> [ACTIONS TO TAKE]:
[A] In the dupilumab study excerpt, echo the words starting at "Objective: To evaluate" and ending at "treated with dupilumab.".
[B] For each statement below, answer yes or no based on the dupilumab study excerpt, and quote the words that decide it.
(i) The study is an open-label extension study.
(ii) The study included patients aged 6 months to 12 years.
(iii) The objective was to evaluate short-term infection rates.
[C] Answer these questions from the dupilumab study excerpt:
(i) In which journal did the article appear?
(ii) What is the publication date given for it?
(iii) What condition did the children in the study have?

> [PROVIDED PASSAGE]:
-------
Low Infection Rates With Long-Term Dupilumab Treatment in Patients Aged 6 Months to 5 Years: An Open-Label Extension Study

Amy S Paller  1   2 Michele Ramien  3   4 Michael J Cork  5   6 Eric L Simpson  7 Lara Wine Lee  8 Lawrence F Eichenfield  9   10 Faisal A Khokhar  11 Anna Coleman  12 Guy Gherardi  13 Zhen Chen  11 Annie Zhang  14 Sonya L Cyr  11
Affiliations
Clinical Trial

Low Infection Rates With Long-Term Dupilumab Treatment in Patients Aged 6 Months to 5 Years: An Open-Label Extension Study

Amy S Paller et al. Pediatr Dermatol. 2025 Mar-Apr.

Abstract

Objective: To evaluate long-term infection rates in children aged 6 months to 5 years with moderate-to-severe atopic dermatitis (AD) treated with dupilumab.
-------
(Before and after coordinates)

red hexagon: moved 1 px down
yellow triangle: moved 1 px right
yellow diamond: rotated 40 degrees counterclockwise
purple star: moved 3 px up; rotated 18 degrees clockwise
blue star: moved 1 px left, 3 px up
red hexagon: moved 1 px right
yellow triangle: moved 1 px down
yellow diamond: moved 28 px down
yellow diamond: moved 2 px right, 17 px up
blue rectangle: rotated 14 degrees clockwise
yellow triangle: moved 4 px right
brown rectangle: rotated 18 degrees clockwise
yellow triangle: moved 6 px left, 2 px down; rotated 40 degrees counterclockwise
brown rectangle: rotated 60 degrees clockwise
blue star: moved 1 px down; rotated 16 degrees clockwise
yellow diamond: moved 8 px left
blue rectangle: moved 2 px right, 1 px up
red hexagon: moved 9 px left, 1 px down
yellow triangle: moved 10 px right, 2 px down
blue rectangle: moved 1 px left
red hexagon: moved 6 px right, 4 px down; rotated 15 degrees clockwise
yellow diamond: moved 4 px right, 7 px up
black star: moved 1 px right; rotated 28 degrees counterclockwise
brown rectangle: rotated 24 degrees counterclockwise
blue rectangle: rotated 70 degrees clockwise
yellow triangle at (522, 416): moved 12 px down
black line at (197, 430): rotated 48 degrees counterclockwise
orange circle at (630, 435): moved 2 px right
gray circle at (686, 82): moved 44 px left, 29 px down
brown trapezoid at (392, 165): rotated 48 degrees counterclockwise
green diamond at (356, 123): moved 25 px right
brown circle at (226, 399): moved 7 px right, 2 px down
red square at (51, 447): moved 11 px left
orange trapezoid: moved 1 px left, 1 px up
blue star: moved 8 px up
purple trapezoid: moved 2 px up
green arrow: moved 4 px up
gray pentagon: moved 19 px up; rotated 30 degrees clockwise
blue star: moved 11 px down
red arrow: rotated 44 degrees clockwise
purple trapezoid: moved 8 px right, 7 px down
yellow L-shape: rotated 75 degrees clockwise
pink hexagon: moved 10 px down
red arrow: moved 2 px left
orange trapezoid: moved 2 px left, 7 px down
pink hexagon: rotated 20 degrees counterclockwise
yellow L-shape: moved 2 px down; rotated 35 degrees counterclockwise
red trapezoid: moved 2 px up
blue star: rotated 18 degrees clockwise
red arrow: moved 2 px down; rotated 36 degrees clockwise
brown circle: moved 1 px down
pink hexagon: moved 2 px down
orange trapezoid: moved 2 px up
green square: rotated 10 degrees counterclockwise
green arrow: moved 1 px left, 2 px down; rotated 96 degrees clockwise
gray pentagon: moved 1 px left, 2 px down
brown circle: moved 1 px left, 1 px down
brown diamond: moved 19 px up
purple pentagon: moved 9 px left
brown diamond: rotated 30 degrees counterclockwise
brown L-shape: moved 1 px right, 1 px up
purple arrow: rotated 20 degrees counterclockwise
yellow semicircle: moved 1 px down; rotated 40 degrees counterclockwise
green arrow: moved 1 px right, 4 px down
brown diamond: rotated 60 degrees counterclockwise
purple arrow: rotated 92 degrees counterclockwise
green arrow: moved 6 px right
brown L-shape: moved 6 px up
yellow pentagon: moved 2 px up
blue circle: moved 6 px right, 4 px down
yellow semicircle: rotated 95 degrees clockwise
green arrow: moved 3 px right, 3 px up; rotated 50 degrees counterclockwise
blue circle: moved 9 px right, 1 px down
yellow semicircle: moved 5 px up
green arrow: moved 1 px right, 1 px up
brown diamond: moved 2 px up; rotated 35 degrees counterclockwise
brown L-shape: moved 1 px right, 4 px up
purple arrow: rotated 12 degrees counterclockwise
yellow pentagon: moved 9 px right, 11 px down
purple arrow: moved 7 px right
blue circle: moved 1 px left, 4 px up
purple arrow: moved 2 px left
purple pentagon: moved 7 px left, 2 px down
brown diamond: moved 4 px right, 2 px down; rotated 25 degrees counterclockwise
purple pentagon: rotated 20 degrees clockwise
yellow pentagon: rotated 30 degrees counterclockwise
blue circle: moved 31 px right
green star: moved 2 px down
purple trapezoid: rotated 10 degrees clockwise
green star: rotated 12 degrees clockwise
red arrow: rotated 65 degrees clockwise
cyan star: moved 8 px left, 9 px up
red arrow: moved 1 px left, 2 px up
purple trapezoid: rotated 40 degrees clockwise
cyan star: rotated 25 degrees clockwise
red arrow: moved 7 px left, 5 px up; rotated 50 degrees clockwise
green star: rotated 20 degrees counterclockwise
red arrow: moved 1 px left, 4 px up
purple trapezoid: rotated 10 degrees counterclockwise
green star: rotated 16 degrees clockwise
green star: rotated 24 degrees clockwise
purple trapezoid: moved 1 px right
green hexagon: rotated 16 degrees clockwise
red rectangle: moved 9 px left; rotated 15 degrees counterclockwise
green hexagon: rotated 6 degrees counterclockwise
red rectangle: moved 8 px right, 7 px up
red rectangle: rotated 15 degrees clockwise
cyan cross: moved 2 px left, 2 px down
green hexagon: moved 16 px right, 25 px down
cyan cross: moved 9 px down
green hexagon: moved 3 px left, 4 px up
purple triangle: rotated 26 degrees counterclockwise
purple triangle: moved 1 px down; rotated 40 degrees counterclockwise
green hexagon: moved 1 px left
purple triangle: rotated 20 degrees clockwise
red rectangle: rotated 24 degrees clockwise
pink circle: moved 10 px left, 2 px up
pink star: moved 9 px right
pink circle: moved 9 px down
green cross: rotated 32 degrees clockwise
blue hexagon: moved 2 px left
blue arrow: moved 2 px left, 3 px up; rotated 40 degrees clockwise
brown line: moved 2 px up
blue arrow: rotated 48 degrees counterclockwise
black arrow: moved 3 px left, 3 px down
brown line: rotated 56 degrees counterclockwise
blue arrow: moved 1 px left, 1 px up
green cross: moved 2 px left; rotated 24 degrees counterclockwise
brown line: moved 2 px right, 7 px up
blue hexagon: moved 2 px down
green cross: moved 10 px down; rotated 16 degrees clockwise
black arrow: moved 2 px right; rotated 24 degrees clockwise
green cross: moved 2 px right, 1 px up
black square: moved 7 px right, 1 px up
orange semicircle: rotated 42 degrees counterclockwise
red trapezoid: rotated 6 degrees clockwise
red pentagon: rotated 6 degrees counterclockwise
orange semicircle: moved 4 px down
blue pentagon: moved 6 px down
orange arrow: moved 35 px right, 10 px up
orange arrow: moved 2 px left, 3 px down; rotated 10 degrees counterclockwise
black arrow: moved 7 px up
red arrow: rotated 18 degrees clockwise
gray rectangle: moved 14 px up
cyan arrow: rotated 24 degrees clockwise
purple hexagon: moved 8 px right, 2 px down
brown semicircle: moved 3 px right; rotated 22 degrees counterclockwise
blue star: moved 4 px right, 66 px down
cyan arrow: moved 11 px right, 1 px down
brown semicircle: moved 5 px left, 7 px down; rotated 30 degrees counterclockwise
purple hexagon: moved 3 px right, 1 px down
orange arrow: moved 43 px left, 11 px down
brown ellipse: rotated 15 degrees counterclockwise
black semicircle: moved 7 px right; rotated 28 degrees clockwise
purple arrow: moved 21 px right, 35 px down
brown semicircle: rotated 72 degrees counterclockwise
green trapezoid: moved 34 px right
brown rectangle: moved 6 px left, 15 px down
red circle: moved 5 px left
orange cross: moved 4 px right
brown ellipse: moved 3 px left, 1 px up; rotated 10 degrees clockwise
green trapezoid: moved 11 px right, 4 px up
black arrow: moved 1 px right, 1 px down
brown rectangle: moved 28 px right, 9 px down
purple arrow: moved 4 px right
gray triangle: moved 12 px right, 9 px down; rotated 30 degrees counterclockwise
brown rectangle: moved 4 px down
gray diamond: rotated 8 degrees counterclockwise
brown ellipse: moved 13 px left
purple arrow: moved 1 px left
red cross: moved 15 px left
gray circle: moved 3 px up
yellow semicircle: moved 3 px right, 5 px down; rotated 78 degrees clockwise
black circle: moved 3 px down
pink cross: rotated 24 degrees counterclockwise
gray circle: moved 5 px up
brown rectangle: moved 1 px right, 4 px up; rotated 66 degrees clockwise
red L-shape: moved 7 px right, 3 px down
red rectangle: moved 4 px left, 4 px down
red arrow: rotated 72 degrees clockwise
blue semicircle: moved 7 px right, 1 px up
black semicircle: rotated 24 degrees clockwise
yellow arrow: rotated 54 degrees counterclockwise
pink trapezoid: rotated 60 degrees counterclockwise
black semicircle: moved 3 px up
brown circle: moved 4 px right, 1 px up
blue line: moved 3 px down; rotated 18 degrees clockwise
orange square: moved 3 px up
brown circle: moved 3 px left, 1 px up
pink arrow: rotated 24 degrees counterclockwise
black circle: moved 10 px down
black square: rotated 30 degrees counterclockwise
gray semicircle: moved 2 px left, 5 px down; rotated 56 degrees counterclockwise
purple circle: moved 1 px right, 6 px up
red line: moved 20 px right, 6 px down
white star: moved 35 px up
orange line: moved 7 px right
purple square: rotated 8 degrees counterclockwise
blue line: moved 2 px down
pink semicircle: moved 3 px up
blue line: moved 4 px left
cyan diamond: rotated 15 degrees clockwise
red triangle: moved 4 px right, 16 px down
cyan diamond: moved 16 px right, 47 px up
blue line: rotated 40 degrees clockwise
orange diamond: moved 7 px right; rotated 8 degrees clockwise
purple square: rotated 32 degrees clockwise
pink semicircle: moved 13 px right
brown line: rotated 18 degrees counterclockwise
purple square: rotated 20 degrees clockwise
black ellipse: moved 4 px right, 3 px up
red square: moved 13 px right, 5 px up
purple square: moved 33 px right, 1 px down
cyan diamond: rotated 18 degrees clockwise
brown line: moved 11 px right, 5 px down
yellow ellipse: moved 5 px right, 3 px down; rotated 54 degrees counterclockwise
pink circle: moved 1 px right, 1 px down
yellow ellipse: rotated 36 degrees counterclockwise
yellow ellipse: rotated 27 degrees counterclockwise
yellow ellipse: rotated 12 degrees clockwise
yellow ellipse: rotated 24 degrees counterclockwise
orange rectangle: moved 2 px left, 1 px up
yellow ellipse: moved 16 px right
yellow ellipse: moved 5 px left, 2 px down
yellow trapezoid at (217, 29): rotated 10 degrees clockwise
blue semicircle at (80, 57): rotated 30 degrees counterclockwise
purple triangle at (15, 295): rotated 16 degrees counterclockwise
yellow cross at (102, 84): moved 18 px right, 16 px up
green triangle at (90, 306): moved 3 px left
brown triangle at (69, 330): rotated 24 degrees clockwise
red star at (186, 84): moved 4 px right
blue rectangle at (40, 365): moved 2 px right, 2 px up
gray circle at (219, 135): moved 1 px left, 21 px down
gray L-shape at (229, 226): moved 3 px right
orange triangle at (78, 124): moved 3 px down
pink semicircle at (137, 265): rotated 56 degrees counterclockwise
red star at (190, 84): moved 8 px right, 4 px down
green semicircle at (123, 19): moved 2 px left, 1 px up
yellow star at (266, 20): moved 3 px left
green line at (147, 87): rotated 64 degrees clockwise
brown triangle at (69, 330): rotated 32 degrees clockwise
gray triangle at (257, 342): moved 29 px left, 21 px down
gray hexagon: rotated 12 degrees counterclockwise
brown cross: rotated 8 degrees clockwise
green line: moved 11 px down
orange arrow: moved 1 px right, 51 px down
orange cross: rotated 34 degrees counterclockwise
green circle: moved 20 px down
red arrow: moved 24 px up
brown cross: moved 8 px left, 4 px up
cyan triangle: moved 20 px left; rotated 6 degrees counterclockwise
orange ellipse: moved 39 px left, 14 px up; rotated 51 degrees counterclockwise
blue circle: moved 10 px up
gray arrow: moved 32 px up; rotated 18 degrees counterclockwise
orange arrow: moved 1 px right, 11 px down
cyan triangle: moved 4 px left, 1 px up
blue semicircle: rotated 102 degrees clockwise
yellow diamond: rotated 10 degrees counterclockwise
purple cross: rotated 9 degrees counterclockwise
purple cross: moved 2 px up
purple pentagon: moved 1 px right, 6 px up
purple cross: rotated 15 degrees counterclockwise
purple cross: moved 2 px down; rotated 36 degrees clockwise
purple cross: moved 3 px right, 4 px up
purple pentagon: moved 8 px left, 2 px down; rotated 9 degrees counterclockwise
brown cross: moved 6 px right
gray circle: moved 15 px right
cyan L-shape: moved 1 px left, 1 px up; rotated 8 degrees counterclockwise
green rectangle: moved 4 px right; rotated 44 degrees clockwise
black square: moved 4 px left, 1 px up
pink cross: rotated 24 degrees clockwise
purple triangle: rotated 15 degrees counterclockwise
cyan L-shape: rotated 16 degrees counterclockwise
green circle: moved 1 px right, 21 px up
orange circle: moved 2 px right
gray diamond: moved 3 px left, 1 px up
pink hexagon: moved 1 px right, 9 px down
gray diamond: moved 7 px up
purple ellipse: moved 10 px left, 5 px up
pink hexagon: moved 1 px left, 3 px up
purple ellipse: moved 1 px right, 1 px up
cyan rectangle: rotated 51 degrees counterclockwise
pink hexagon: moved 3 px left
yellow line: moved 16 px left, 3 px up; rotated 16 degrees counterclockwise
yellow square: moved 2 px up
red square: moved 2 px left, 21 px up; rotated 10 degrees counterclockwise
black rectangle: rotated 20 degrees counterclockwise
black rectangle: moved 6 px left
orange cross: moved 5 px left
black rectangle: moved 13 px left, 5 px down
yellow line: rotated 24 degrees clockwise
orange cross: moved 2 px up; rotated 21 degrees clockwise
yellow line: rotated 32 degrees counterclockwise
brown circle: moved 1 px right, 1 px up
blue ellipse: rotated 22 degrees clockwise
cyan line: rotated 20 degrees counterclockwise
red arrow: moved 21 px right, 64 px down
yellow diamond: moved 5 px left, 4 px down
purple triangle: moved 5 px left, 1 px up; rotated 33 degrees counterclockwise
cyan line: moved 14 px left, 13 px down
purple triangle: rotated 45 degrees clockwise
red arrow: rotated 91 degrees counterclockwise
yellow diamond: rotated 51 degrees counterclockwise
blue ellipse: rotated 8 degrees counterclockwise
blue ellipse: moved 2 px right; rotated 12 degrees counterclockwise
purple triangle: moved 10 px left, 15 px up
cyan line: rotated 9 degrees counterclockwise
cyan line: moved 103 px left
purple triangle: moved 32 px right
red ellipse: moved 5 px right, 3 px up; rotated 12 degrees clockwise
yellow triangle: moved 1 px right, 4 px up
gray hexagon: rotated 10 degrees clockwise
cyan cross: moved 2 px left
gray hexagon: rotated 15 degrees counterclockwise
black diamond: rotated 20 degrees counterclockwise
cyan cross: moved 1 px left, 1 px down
-------
> [ANSWERS]:
[A]
Objective: To evaluate long-term infection rates in children aged 6 months to 5 years with moderate-to-severe atopic dermatitis (AD) treated with dupilumab.

[B]
(i) Yes: "An Open-Label Extension Study"
(ii) No: "Patients Aged 6 Months to 5 Years"
(iii) No: "To evaluate long-term infection rates"

[C]
(i) Pediatr Dermatol.
(ii) 2025 Mar-Apr
(iii) Moderate-to-severe atopic dermatitis (AD)